Gabi had found the lack of certainty disconcerting at first, not knowing what lay ahead or what she might do when they returned. On reflection, she’d realised the sorry state of her life. She’d become comfortable with a lack of drive, though admittedly unhappy and unenthused by anything. She’d talked herself around the fear of leaving what she knew behind, because she had to be strong for Nana and settled with the idea that she could always move back into the farmhouse when they returned until she decided what to do next.

She stopped for a moment and leaned against the post box to take a few deep breaths. The farmhouse was shrouded in darkness, and she squinted to confirm what she was seeing. Nana stood outside her front door with two suitcases at her feet.

“You’re late,” Nana said as Gabi approached.

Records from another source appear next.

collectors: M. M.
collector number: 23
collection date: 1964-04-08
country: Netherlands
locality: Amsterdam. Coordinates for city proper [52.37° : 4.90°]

Nana leaned on her walking stick, looking typically Nana in her fuchsia pink rain mac with matching hat and handbag. It might be four-thirty in the morning, but with an untypical heat wave for late May, it was eighteen degrees. Gabi would have perspired just looking at her if she hadn’t already sweated her backside off dragging her bloody case with its dodgy wheel. The two suitcases at Nana’s side screamed out that they would need to pass through oversized baggage, which would mean another queue to contend with at the airport, but Gabi’s first concern was how the hell they were going to get them that far when they had three train stations and the London Underground to navigate before they reached the airport.

“The taxi isn’t due for another fifteen minutes, Nana.”

“It might have been early, and then what?”

“The driver would have waited.” It wasn’t a long walk to Nana’s, but it would have been easier for the driver to pass by Gabi’s place, but Nana had insisted that they meet at the farmhouse and save the driver the bother of stopping twice.